Задержавшись на минуту или две, я послюнил па-лещ, определил точное направление ветра, прикинул раскрытой ладонью силу его и скорость. Прислушался.
Вообще-то слово "прислушался" не совсем точно и уместно. Ваш я попросту весьма чувствителен к воздушным токам, даже если они смахивают на еле веющие, неуловимо нежные зефиры. А самая чувствительная к зефирам часть моего тела - уши.
Стояла зима. Листья начисто осыпались, шелестеть на ветвях было нечему. Лужи, оставленные давешним снегопадом, успели высохнуть, и оценивать ветер по водяной ряби не доводилось. Я использовал уши: мои непогрешимые, верные, надежные уши.
Синоптики, честь им и хвала, не ошиблись. Наступало почти полное затишье. Во всяком случае, легчайшие дуновения, которые могли возникать в спокойном ночном воздухе, для пули не значили ровным счетом ничего.
Я помедлил, поразмыслил, потом воротился вспять, сызнова забрался за руль "датсуна" и докатил до автомобильной стоянки возле обозначенного Джексоном здания. Опять выбрался, вынул из замка зажигания связку ключей, замкнул дверцу.
Поднялся по ступенькам к металлической служебной двери, соответствовавшей "черному ходу" старых добрых домов, построенных до второй мировой войны. Условным образом постучался.
Отворил крепкий молодой человек в белом, не шибко чистом комбинезоне. То ли впрямь служил смотрителем "блока", то ли заменил его на эту ночь, не знаю. Да и не любопытно мне это.
- Поднимайтесь по боковой лестнице, - велел он. - Запыхаетесь, понимаю, но времени еще много, успеете отдышаться и отдохнуть. Не надо вызывать лифт... А я подымусь через четверть часа. Только посмотрю, был за вами "хвост" или не было.
Я вскарабкался по семи пролетам серой бетонной лестницы, вовсю налегая на круглые железные перила. Толкнул тяжелую металлическую дверь. Очутился в устланном коврами вестибюле восьмого этажа.
Отыскал нужный номер на двери, употребил выданный Джексоном ключ, проскользнул в незнакомую квартиру, даже не пытаясь отыскать выключатель света.
Винтовка обнаружилась в столовой. При сочившихся в незабранные шторами стекла лучах луны я разглядел на придвинутом к подоконнику столе ружейный чехол: длинный, надежный, сработанный из крепкой пластмассы, подобно чемоданчику-"дипломату".
Рядом пристроился бинокль, несколько мешочков, набитых песком, и два тонких, маленьких предмета, оказавшихся крошечными карманными фонариками.
Что ж, особой спешки не замечалось, проверить снаряжение было возможно и потом. Времени еще много, сказал напарник. И был совершенно прав. Оставалось два часа и двадцать минут.
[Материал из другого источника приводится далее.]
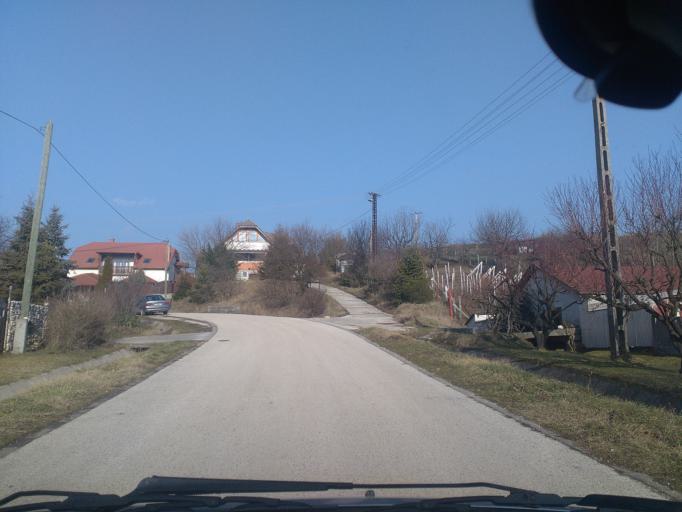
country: HU
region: Komarom-Esztergom
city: Piliscsev
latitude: 47.6827
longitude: 18.8130
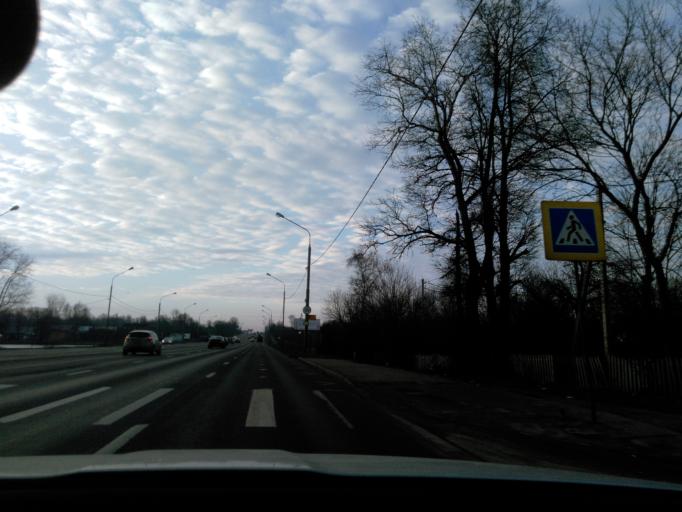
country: RU
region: Moskovskaya
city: Novopodrezkovo
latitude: 55.9314
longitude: 37.3776
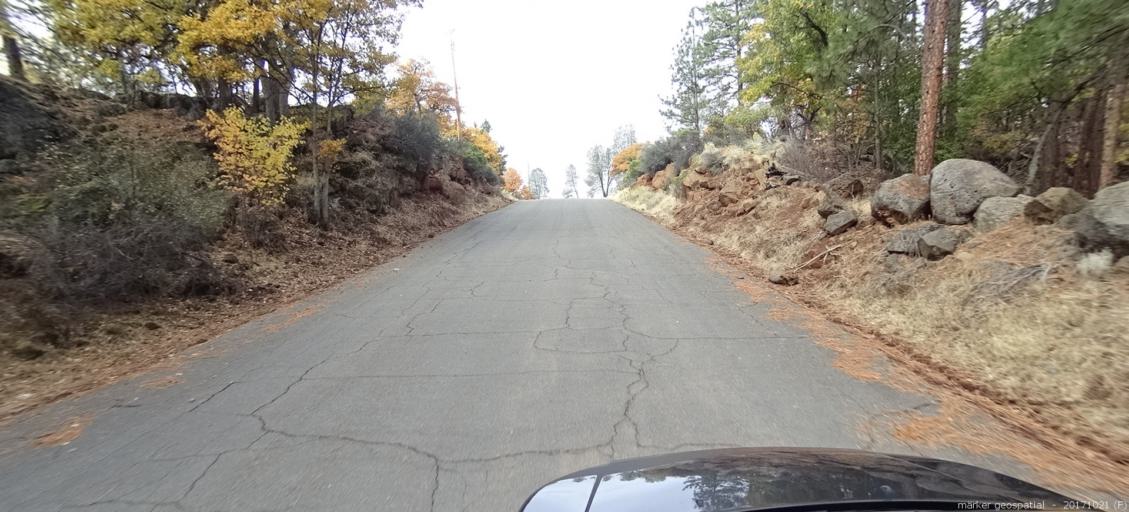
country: US
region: California
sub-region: Shasta County
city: Burney
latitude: 40.9149
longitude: -121.5590
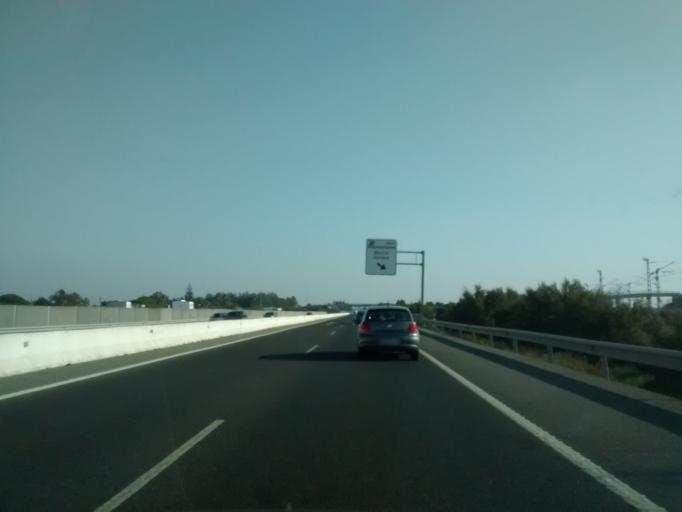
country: ES
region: Andalusia
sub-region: Provincia de Cadiz
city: Puerto Real
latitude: 36.5017
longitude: -6.1447
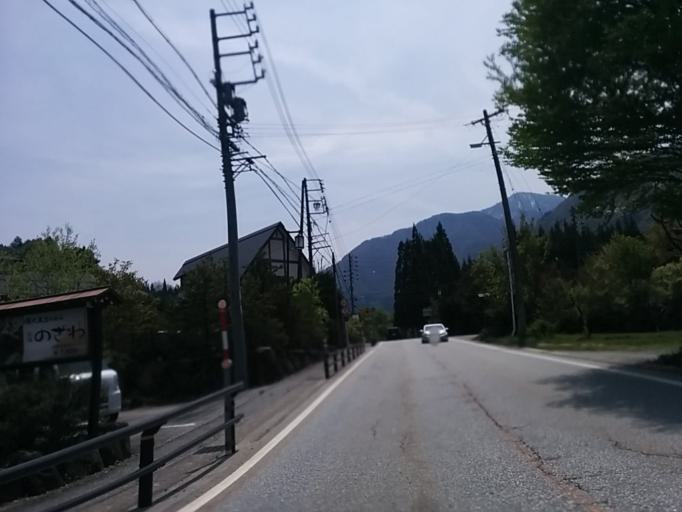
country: JP
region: Gifu
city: Takayama
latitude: 36.2378
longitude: 137.5288
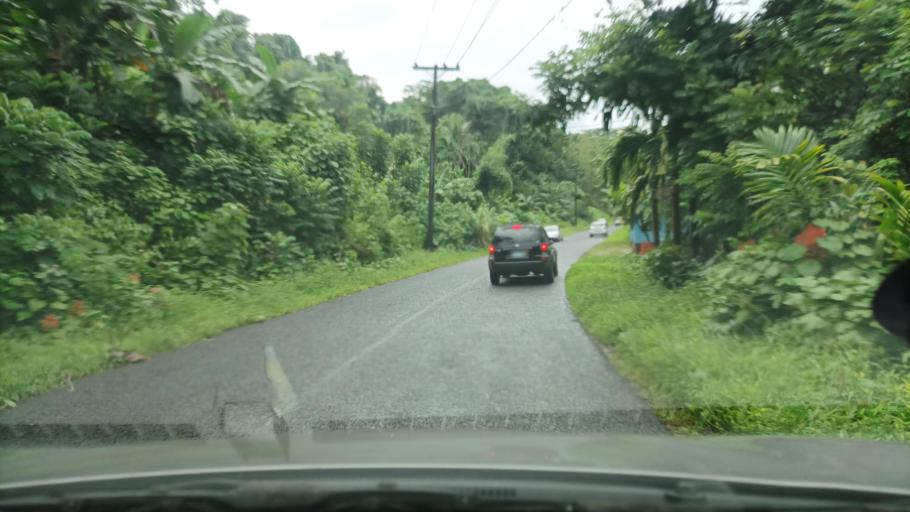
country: FM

Если, конечно, герр Бультман атакует в назначенное время и не отколет какого-либо хитроумного трюка...
Я приблизился к окну.
Вид из него открывался всецело мирный и совершенно спокойный. Теннисные корты, плавательный бассейн, откуда выпустили воду, тускло отблескивавшие асфальтированные дорожки. Темные купы деревьев. Темный, приземистый дом, где семейство Хименес предусмотрительно избегало зажигать лампы в сумерках, а уж сейчас, когда стрелки часов готовились встретиться у цифры двенадцать - и подавно.
Пожалуй, полковник и его домочадцы уже располагались почивать. Наступила последняя ночь в их жизни. Только сами Хименесы об этом пока не ведали.
Забор, венчанный переплетениями колючей проволоки, оберегал их от неожиданных вторжений извне. Должно быть, по ощетинившимся стальными жалами нитям звенело и гудело высоковольтное электричество, но Гектор Хименес был человеком до мозга костей военным, и чересчур полагался на общепринятую армейскую защиту. Словно подобное препятствие могло задержать команду обученных и отчаянных диверсантов... Людей, совершенно чуждых армейскому образу мыслей.
На приличном расстоянии от забора, внутри поместья, горели ослепительные пятна прожекторов, целившихся в окружающий мир, стерегших покой и благополучие Гектора.
У Элли Брэнд, припомнил я, даже "глазка" не было встроено в дверь...
Мой напарник, или наблюдатель, как назвал его Джексон, проскользнул в полутемную квартиру, предусмотрительно покашляв на пороге, дабы не схлопотать случайный удар ножом или пулю.
Подошел ко мне. Помолчал. - Дозоры сменяются каждые четыре часа, - уведомил он через минуту. - Ходят по двое. Дежурство обязательно для всех, за вычетом девицы и самого полковника. Смотрите, у ворот караулит Артуро Вальдес, повар. Мануэль Кордова обходит усадьбу по периметру с одним из сторожевых псов. Другой поранил ногу и отлеживается в будке.